• Text block:
Various Realms of Sound ‘n Audio
The Acoustic Realm
The acoustic realm is where sound actually occurs. Conversational voice level is approximately 65 dB Sound Pressure Level (SPL). Orchestral music in a concert hall ranges from about 50 dB SPL to 120 dB SPL, rock ‘n roll in a club from 80 to 125 dB SPL. Sound becomes really unpleasant for humans above 120 dB SPL, and air begins to distort above about 130 dB SPL. Low level noise floors hover around 50 dB SPL (I’m not going to discuss the meaning of A-weighting here) in our noisy modern world. Interestingly, that acoustical noise floor is not white, like electrical noise, but instead steeply biased toward low frequencies, so we can expect the acoustical noise floor level to be 30 dB louder at 30 Hz. than it will be at 3000 Hz.
More importantly, thanks to the way our hearing works, our perceived frequency response in the acoustical realm varies significantly as a function of loudness (the Fletcher-Munson or Equal Loudness Curves). The perceived loudness of 30 Hz. will probably be 40 dB less, relative to 1 kHz., at 40 dB SPL than it is at 100 dB SPL. That’s a big difference!
Finally, there is no fixed correspondence between electrical signal levels and acoustic sound pressure levels. However, in the film industry, such a level has (roughly) been established so that the electrical signal level 0 VU (usually the same as -20 dBFS in the digital realm) yields 85 dB SPL at the listener’s position for EACH loudspeaker. Meanwhile, in the television world, Dolby’s Dialogue Normalization (AKA “dialnorm”) is intended to calibrate the dialog level of video programs on the entirely reasonable assumption that viewer/listeners will intuitively set that dialog level, which is at –31 dBFS in a “good” stereo television set viewing a correctly calibrated program, to 65 dB SPL.
The Analog Realm
The analog realm is a representation of sound as a two-dimensional map of “voltage amplitude” over time, where voltage amplitude stands in for “relative air density” in the acoustic realm. This realm is bounded on the top end of ampliutude by the onset of non-linearity, usually signal clipping as the limits of the voltage supply are reached. On the bottom end amplitude is limited by random electrical noise (white noise, rising 3 dB/octave in amplitude), power supply hum and whatever acoustic noise is carried into the analog realm.
The tradition for analog recording has been to have a “nominal” signal level that represents some sort of ongoing average level over time. This nominal level is some amount below the level of clipping, typically 15-20 dB below. In the analog realm, as clipping is approached, non-linearities may be incurred as a function of limitations in the equipment relating to the comparatively large voltage swings that occur (i.e. “slew rate”). That tradition has been supplanted by the digital tradition. Now, analog levels converted from the digital realm hover very close to that level of clipping until they are attenuated. Hot digital mixes may be hovering around +20 dBV coming out of the converters, which may be a little much for some analog electronics. Beware!
The Digital Realm
Digital audio is, of course, a subset of analog (all digital audio comes from analog and goes back into analog). As you know, it consists of numbers. Its amplitude is bounded on the top by 0 dBFS, which represents the greatest amplitude of a single frequency (sine wave) that can be represented by a signal swinging between “all ones” and “all zeros.” At the smallest amplitude, it is bounded by dither noise, zipper noise (the noise generated by the Least Significant Bit randomly toggling back and forth between zero and one in the absence of dither) and/or noise from the analog and acoustic realms carried by the signal into the digital realm.

• Dataset extract:
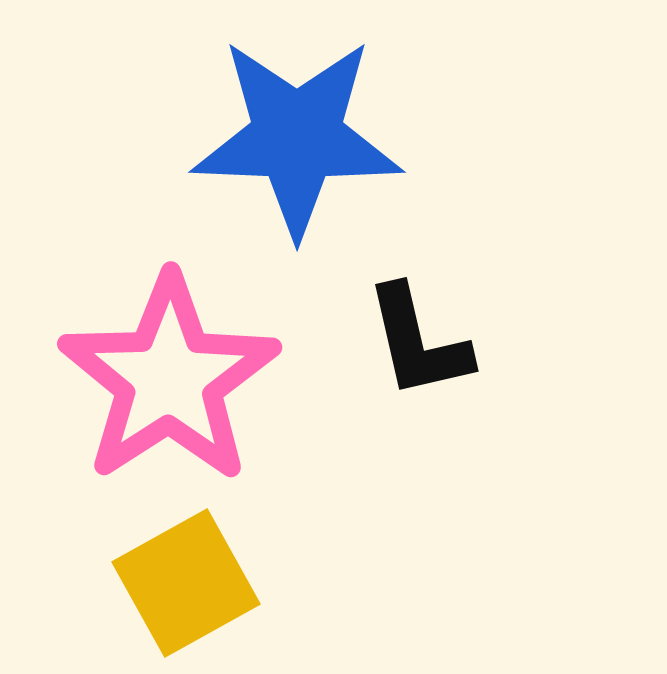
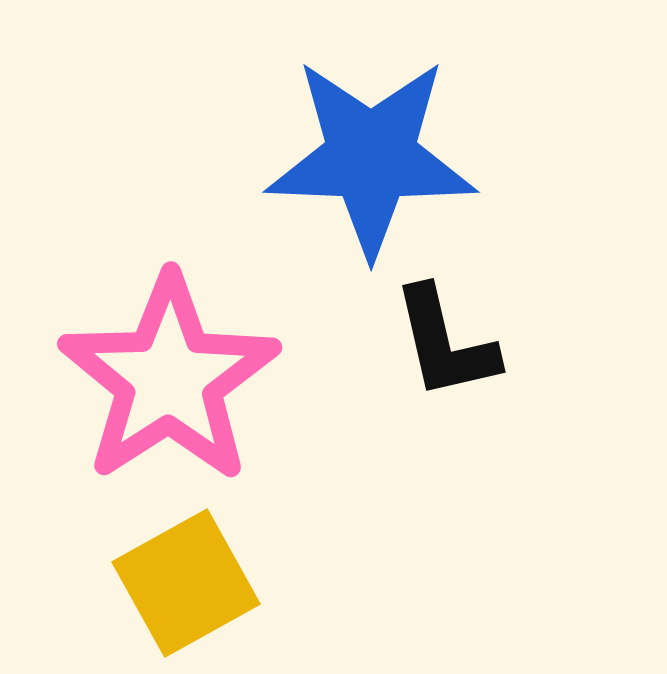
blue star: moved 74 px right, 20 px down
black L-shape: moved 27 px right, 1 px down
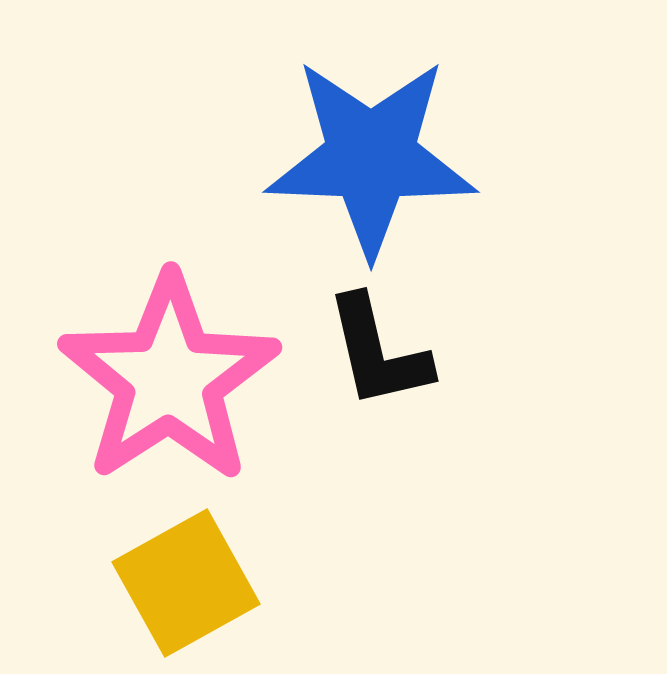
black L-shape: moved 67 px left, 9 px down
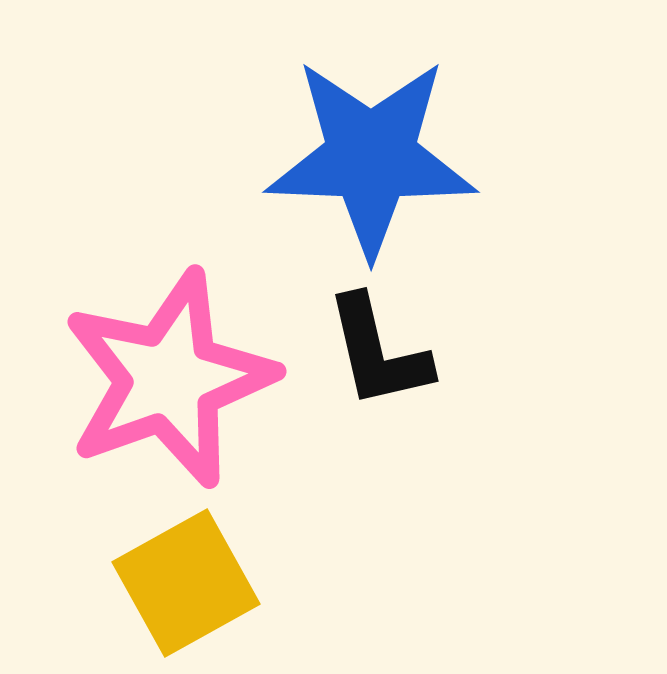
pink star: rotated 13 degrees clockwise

• What you will do:
A – In the text on realms of sound and audio, above roughly what level does air begin to distort?
B – Summarize the text on realms of sound and audio in two sentences.
C – Write the next passage of the text on realms of sound and audio, beginning after its final sentence.

• Answer set:
A – Air begins to distort above about 130 dB SPL.

B – In the acoustic realm, where sound actually occurs, perceived frequency response varies significantly with loudness, and there is no fixed correspondence between electrical signal levels and sound pressure levels. The analog realm represents sound as voltage amplitude over time, bounded by clipping above and by noise below, while the digital realm, a subset of analog that consists of numbers, is bounded by 0 dBFS at the top and by dither noise, zipper noise, or noise carried in from the other realms at the bottom.

C –
It has become a tradition (unfortunately) to try to get our mastered recording to have as high an amplitude as possible, which is to say that we tend to place it as close to 0 dBFS as we reasonably can. Meanwhile, 0 dBFS has, as a matter of electronic design tradition, been made equivalent to the “point of clipping” in the analog realm, which is usually at the amplitude of the voltage power supply.
I’ve taken you through this brief review because I believe it is essential to get and keep in your head these basic relationships when you are preparing a recording for public release. You need to keep in mind all of the digital, analog and acoustic issues and their interactions as you work. Otherwise, your success will be restricted to whatever good ol’ dumb luck will give you.
About Audio Levels Themselves
Audio levels themselves, although they seem simple enough, are actually fairly difficult to talk about and understand. Keep in mind that sound itself is a constantly varying amalgam of various frequencies at various amplitudes. When we talk about the “level” of a sound, we are actually describing the power summation of all those various frequencies (hundreds of them, usually) at various amplitudes at any given point in time. This summation also changes rapidly and dramatically over time.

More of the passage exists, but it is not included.